To his wife’s understandable annoyance, Stefano’s 3 person honeymoon team included himself, his new wife and his mother.

The project team first started showing signs of a split when the mother-in-law turned up at the airport for the flight to the honeymoon destination of Paris.

A honeymoon in Paris sounds great until you realise that your mother-in-law is staying in an adjoining room at the hotel you’re staying at and accompanying you to every meal and romantic boat trip along the Seine.

One month after the wedding and Marianna left the marriage home they shared in Rome and returned to her home town of Naples leaving the 39 year old Stefano without a wife.

Maybe Marianna is more of a Belbin’s “Completer Finisher” than Stefan and his mum may have thought.

Zooming in…

At the start of the year zoom calls were relatively uncommon. Now though, with the global pandemic, they are a common feature of business life for most of us.

Whilst some people will creatively claim that their video isn’t working so that they can scroll through their phone whilst half listening to the meeting, most people will have their video on so that the rest of the people in the meeting can see them.

This has had a bit of an impact on fashion. After all, if the lower half of you isn’t being seen why worry too much about what shoes or trousers/skirt you’re wearing.
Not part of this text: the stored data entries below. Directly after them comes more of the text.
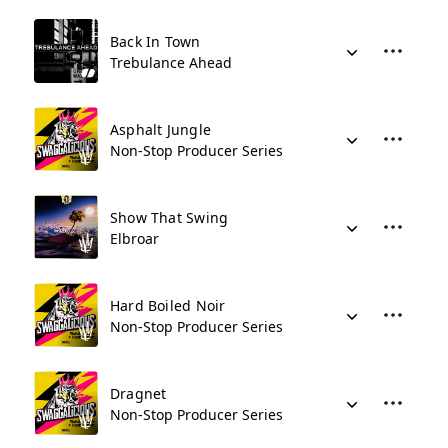
Back In Town
Trebulance Ahead
Asphalt Jungle
Non-Stop Producer Series
Show That Swing
Elbroar
Hard Boiled Noir
Non-Stop Producer Series
Dragnet
Non-Stop Producer Series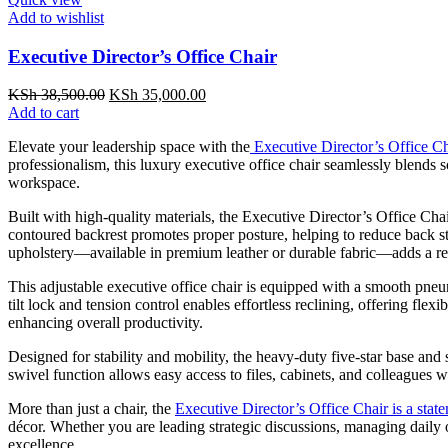
Add to wishlist
Executive Director’s Office Chair
Original
Current
KSh
38,500.00
KSh
35,000.00
price
price
Add to cart
was:
is:
Elevate your leadership space with the
Executive Director’s Office Ch
KSh 38,500.00.
KSh 35,000.00.
professionalism, this luxury executive office chair seamlessly blends
workspace.
Built with high-quality materials, the Executive Director’s Office Cha
contoured backrest promotes proper posture, helping to reduce back s
upholstery—available in premium leather or durable fabric—adds a ref
This adjustable executive office chair is equipped with a smooth pneu
tilt lock and tension control enables effortless reclining, offering fl
enhancing overall productivity.
Designed for stability and mobility, the heavy-duty five-star base and
swivel function allows easy access to files, cabinets, and colleagues w
More than just a chair, the
Executive Director’s Office Chair is a stat
décor. Whether you are leading strategic discussions, managing daily 
excellence.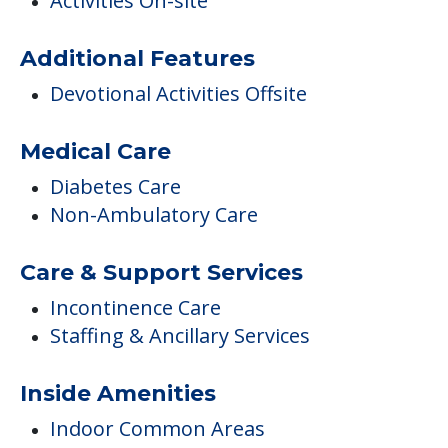
COMMUNITY FEATURES
Pounder Hall Ehp
Activities
Activities On-site
Additional Features
Devotional Activities Offsite
Medical Care
Diabetes Care
Non-Ambulatory Care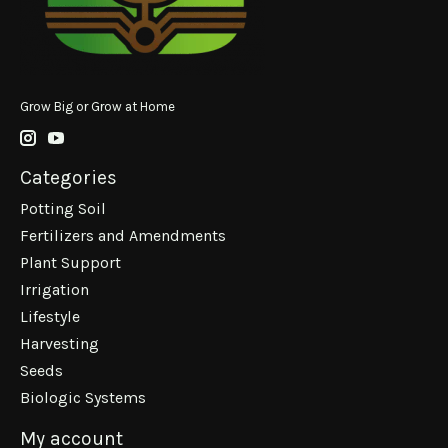
Grow Big or Grow at Home
Categories
Potting Soil
Fertilizers and Amendments
Plant Support
Irrigation
Lifestyle
Harvesting
Seeds
Biologic Systems
My account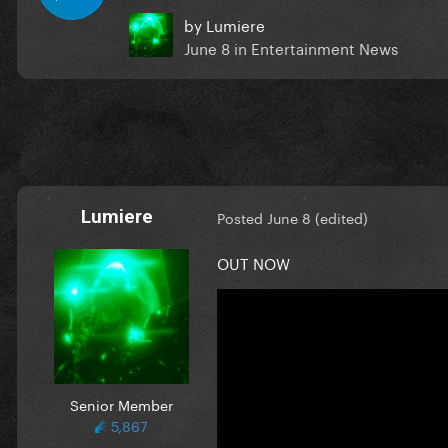
by
Lumiere
June 8
in
Entertainment News
Lumiere
Posted
June 8
(edited)
OUT NOW
Senior Member
5,867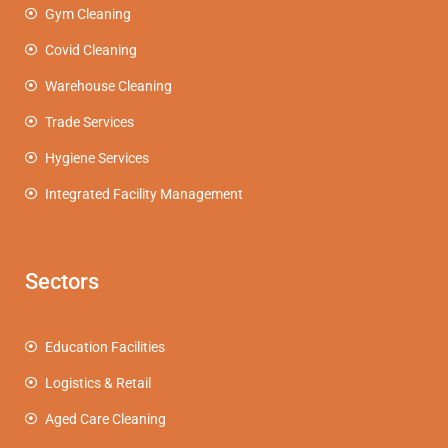
Gym Cleaning
Covid Cleaning
Warehouse Cleaning
Trade Services
Hygiene Services
Integrated Facility Management
Sectors
Education Facilities
Logistics & Retail
Aged Care Cleaning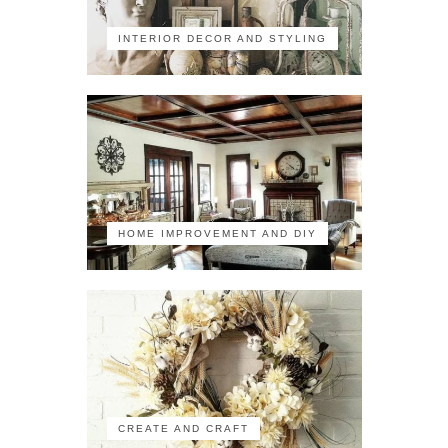
INTERIOR DECOR AND STYLING
HOME IMPROVEMENT AND DIY
CREATE AND CRAFT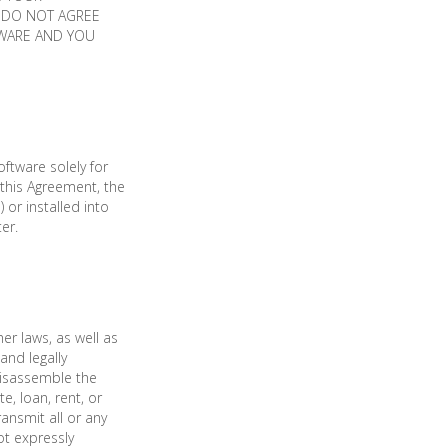
U DO NOT AGREE
TWARE AND YOU
ftware solely for
this Agreement, the
 or installed into
er.
er laws, as well as
and legally
disassemble the
, loan, rent, or
ransmit all or any
ot expressly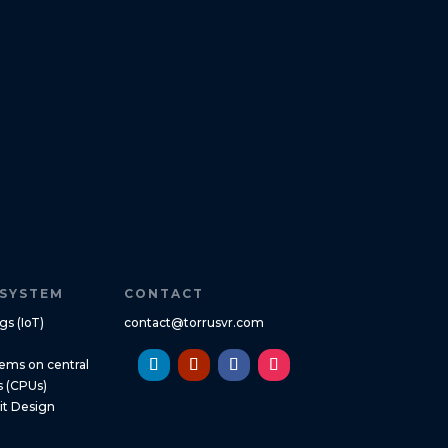
SYSTEM
CONTACT
gs (IoT)
contact@torrusvr.com
ms on central
s (CPUs)
uit Design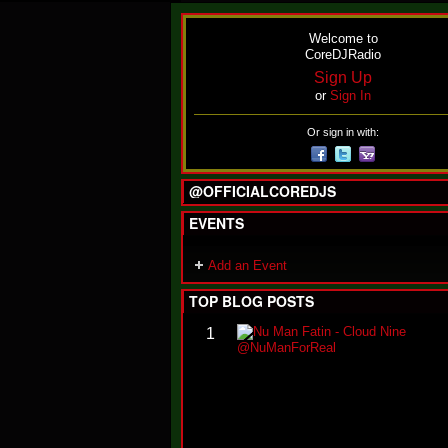
Welcome to
CoreDJRadio
Sign Up
or
Sign In
Or sign in with:
@OFFICIALCOREDJS
EVENTS
Add an Event
TOP BLOG POSTS
1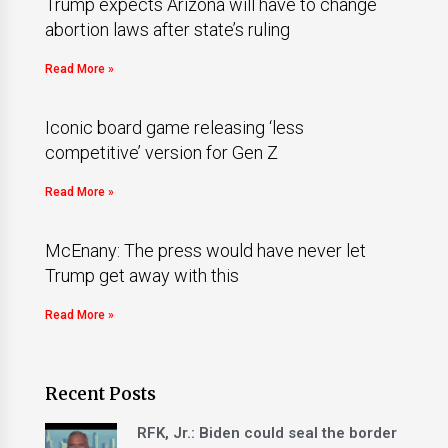
Trump expects Arizona will have to change
abortion laws after state’s ruling
Read More »
Iconic board game releasing ‘less
competitive’ version for Gen Z
Read More »
McEnany: The press would have never let
Trump get away with this
Read More »
Recent Posts
RFK, Jr.: Biden could seal the border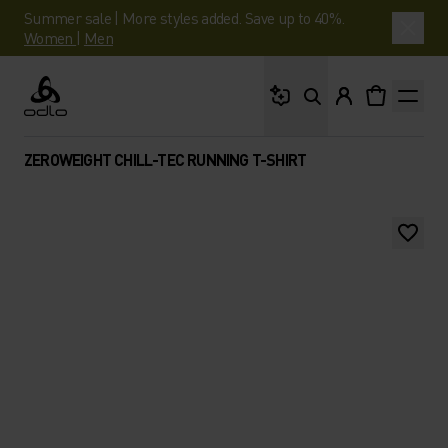
Summer sale | More styles added. Save up to 40%.
Women
|
Men
What are you looking 
Odlo
ZEROWEIGHT CHILL-TEC RUNNING T-SHIRT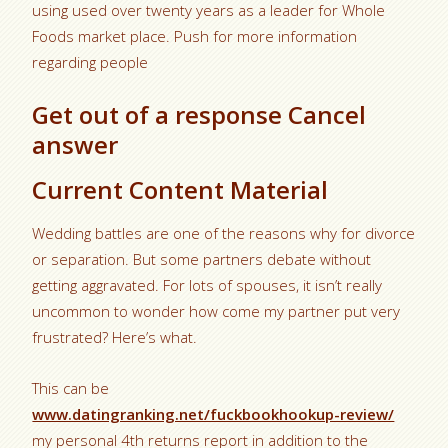
using used over twenty years as a leader for Whole
Foods market place. Push for more information
regarding people
Get out of a response Cancel
answer
Current Content Material
Wedding battles are one of the reasons why for divorce
or separation. But some partners debate without
getting aggravated. For lots of spouses, it isn’t really
uncommon to wonder how come my partner put very
frustrated? Here’s what.
This can be
www.datingranking.net/fuckbookhookup-review/
my personal 4th returns report in addition to the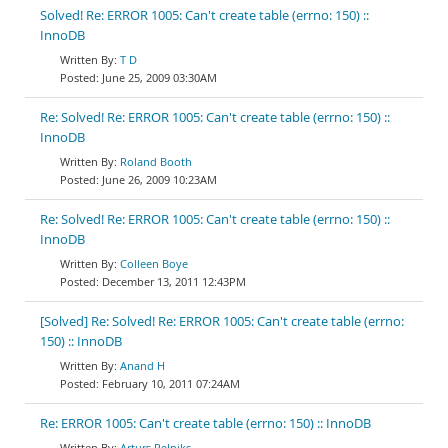
Solved! Re: ERROR 1005: Can't create table (errno: 150) ::
InnoDB
T D
June 25, 2009 03:30AM
Re: Solved! Re: ERROR 1005: Can't create table (errno: 150) ::
InnoDB
Roland Booth
June 26, 2009 10:23AM
Re: Solved! Re: ERROR 1005: Can't create table (errno: 150) ::
InnoDB
Colleen Boye
December 13, 2011 12:43PM
[Solved] Re: Solved! Re: ERROR 1005: Can't create table (errno:
150) :: InnoDB
Anand H
February 10, 2011 07:24AM
Re: ERROR 1005: Can't create table (errno: 150) :: InnoDB
Arturs Pelniks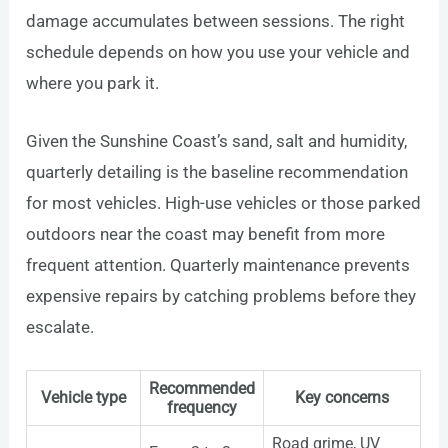
damage accumulates between sessions. The right
schedule depends on how you use your vehicle and
where you park it.
Given the Sunshine Coast’s sand, salt and humidity,
quarterly detailing is the baseline recommendation
for most vehicles. High-use vehicles or those parked
outdoors near the coast may benefit from more
frequent attention. Quarterly maintenance prevents
expensive repairs by catching problems before they
escalate.
Recommended
Vehicle type
Key concerns
frequency
Road grime, UV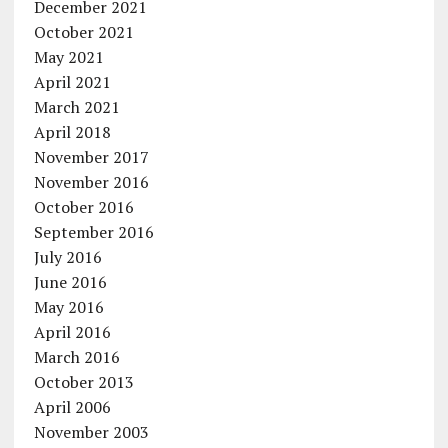
December 2021
October 2021
May 2021
April 2021
March 2021
April 2018
November 2017
November 2016
October 2016
September 2016
July 2016
June 2016
May 2016
April 2016
March 2016
October 2013
April 2006
November 2003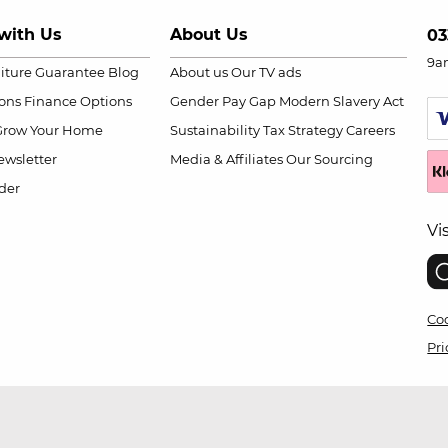
with Us
About Us
03
9a
niture Guarantee
Blog
About us
Our TV ads
ions
Finance Options
Gender Pay Gap
Modern Slavery Act
Grow Your Home
Sustainability
Tax Strategy
Careers
wsletter
Media & Affiliates
Our Sourcing
der
Vi
Coo
Pri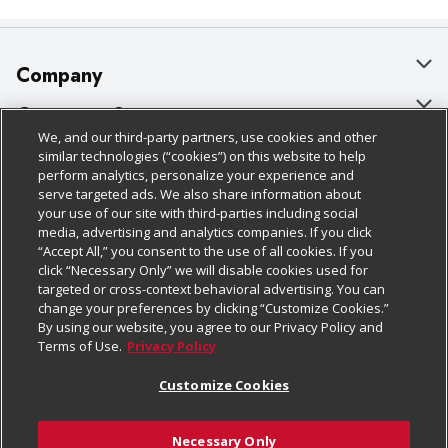
Company
About Us
Customer Support
We, and our third-party partners, use cookies and other
Our Brands
Bulk Gift Card Orders
Policies & Disclosures
similar technologies (“cookies”) on this website to help
perform analytics, personalize your experience and
Careers
Business & Community HQ
Cage Free Egg Policy
serve targeted ads. We also share information about
your use of our site with third-parties including social
Follow Us
Charitable Foundation
Contact Us
Cookie Policy
media, advertising and analytics companies. If you click
“Accept All,” you consent to the use of all cookies. If you
Newsroom
Digital Coupon
Do Not Sell My Personal Information
click “Necessary Only” we will disable cookies used for
Download Our Apps
targeted or cross-context behavioral advertising. You can
Product Recalls
Frequently Asked Questions
Privacy Policy
change your preferences by clicking “Customize Cookies.”
By using our website, you agree to our Privacy Policy and
Real Estate
Promotions & Offers
Website Accessibility Statement
Terms of Use.
Privacy Policy
Potential Suppliers
Receipt Portal
Transparency
Customize Cookies
Welcome
Tax Exemption Application
Terms & Conditions
Necessary Only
The London and Milan fashion weeks which took place last month had a definite “waist-up” focus.

For example, the leading fashion house Prada had its logo near the collars of its top. Prada reportedly said that this was not inspired by zoom but rather by the “contemporary human relationship with technology”.

As anyone who has met me will confirm, I’m clearly not an expert on fashion but the cynic in me feels that some people who spend a lot of money on designer clothes will want other people to know what brand of clothes they are wearing.

What better way of highlighting your expensive clothes on a zoom call than to have the logo just below the collar. A clever move by Prada

Other changes which have been reported in women’s fashion recently include an increase in the popularity of jewellery whilst sales of handbags and shoes have fallen.

In summary therefore, it’s important how you look on a zoom call but only if it’s visible…

I’ll stick to that…

New product innovation is vital for lots of organisations. Sometimes though the idea for a new product can come from unusual places.

VELCRO is a type of hook and loop fastener which we’ve all seen. It has that characteristic “rasping” sound when you pull it apart and will stick back together with the minimum of fuss. It’s commonly used in clothing and shoes to replace buttons, zips and laces.

So, who came up with the idea?

George de Mestral was a Swiss engineer and in 1941 he got the inspiration for VELCRO whilst out with his dog in the Alps.

He noticed that as his dog ran past Burdock plants, the burrs of the plant (a tiny seed covered in hundreds of microscopic ‘hooks’) would catch onto his dog’s fur.

That was his “eureka moment” and he spent the next 10 years investigating how he could get “hooks” like those found on the plant to engage with the “loops” found on materials.

The key thing was to be able to secure it together but then pull it apart (and then keep on repeating this without it breaking!)

Luckily, he had friends in the weaving industry who helped him work on prototypes and the end result was that in 1955 he filed his first patent for the hook and loop fasteners.

He also needed a distinctive name to go with his invention and he came up with VELCRO.

VELCRO is in fact a combination of the French words “velour” (velvet) and “crochet” (hook). VELCRO therefore in effect means “hooked velvet”.

Since it’s launch it has gone on to become one of the most used items in clothing and all of this came about as a result of a man walking with his dog in 1941.